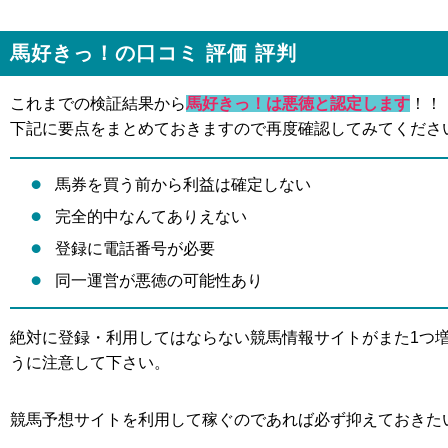
馬好きっ！の口コミ 評価 評判
これまでの検証結果から
馬好きっ！は悪徳と認定します
！！
下記に要点をまとめておきますので再度確認してみてくださ
馬券を買う前から利益は確定しない
完全的中なんてありえない
登録に電話番号が必要
同一運営が悪徳の可能性あり
絶対に登録・利用してはならない競馬情報サイトがまた1つ
うに注意して下さい。
競馬予想サイトを利用して稼ぐのであれば必ず抑えておきた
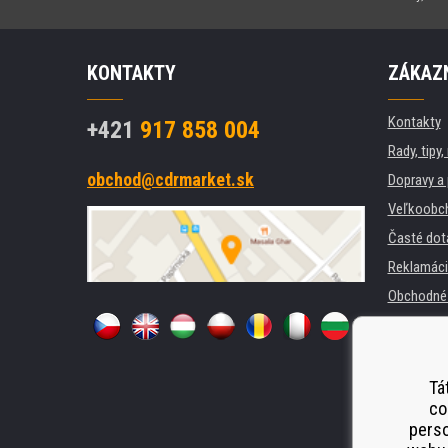
KONTAKTY
ZÁKAZN
Kontakty
+421
917 858 004
Rady, tipy
obchod@cdrmarket.sk
Dopravy a 
Veľkoobc
Časté dot
Reklamáci
Obchodné 
GDPR
Pre firmy a
Prenájom t
Tá
co
Náhradné 
perso
Odstoupen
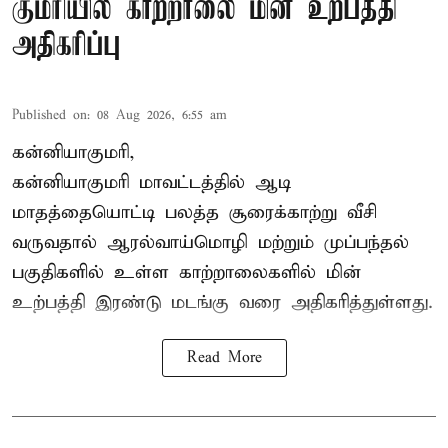
குமரியில் காற்றாலை மின் உற்பத்தி
அதிகரிப்பு
Published on
:
08 Aug 2026, 6:55 am
கன்னியாகுமரி,
கன்னியாகுமரி மாவட்டத்தில் ஆடி
மாதத்தையொட்டி பலத்த சூரைக்காற்று வீசி
வருவதால் ஆரல்வாய்மொழி மற்றும் முப்பந்தல்
பகுதிகளில் உள்ள காற்றாலைகளில் மின்
உற்பத்தி இரண்டு மடங்கு வரை அதிகரித்துள்ளது.
Read More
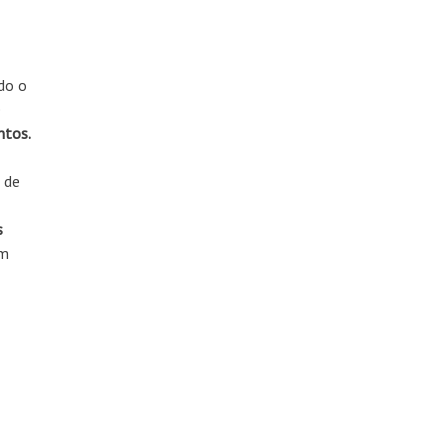
ido o
e
ntos.
 de
s
m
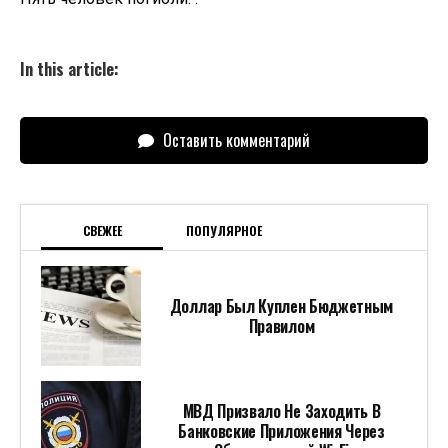
In this article:
Оставить комментарий
СВЕЖЕЕ
ПОПУЛЯРНОЕ
Доллар Был Куплен Бюджетным
Правилом
МВД Призвало Не Заходить В
Банковские Приложения Через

- What you are asked to do:
Exactly as written, copy out the listing, but without any pictures.

- Response box:
馬好きっ！の口コミ 評価 評判
これまでの検証結果から
馬好きっ！は悪徳と認定します
！！
下記に要点をまとめておきますので再度確認してみてくださ
馬券を買う前から利益は確定しない
完全的中なんてありえない
登録に電話番号が必要
同一運営が悪徳の可能性あり
絶対に登録・利用してはならない競馬情報サイトがまた1つ
うに注意して下さい。
競馬予想サイトを利用して稼ぐのであれば必ず抑えておきた
KONTAKTY
ZÁKAZN
Kontakty
+421
917 858 004
Rady, tipy
obchod@cdrmarket.sk
Dopravy a 
Veľkoobc
Časté dot
Reklamáci
Obchodné 
GDPR
Pre firmy a
Prenájom t
Tá
co
Náhradné 
perso
Odstoupen
குமரியில் காற்றாலை மின் உற்பத்தி
அதிகரிப்பு
Published on
:
08 Aug 2026, 6:55 am
கன்னியாகுமரி,
கன்னியாகுமரி மாவட்டத்தில் ஆடி
மாதத்தையொட்டி பலத்த சூரைக்காற்று வீசி
வருவதால் ஆரல்வாய்மொழி மற்றும் முப்பந்தல்
பகுதிகளில் உள்ள காற்றாலைகளில் மின்
உற்பத்தி இரண்டு மடங்கு வரை அதிகரித்துள்ளது.
Read More
ido o
e
ntos.
 de
s
m
In this article:
Оставить комментарий
СВЕЖЕЕ
ПОПУЛЯРНОЕ
Доллар Был Куплен Бюджетным
Правилом
МВД Призвало Не Заходить В
Банковские Приложения Через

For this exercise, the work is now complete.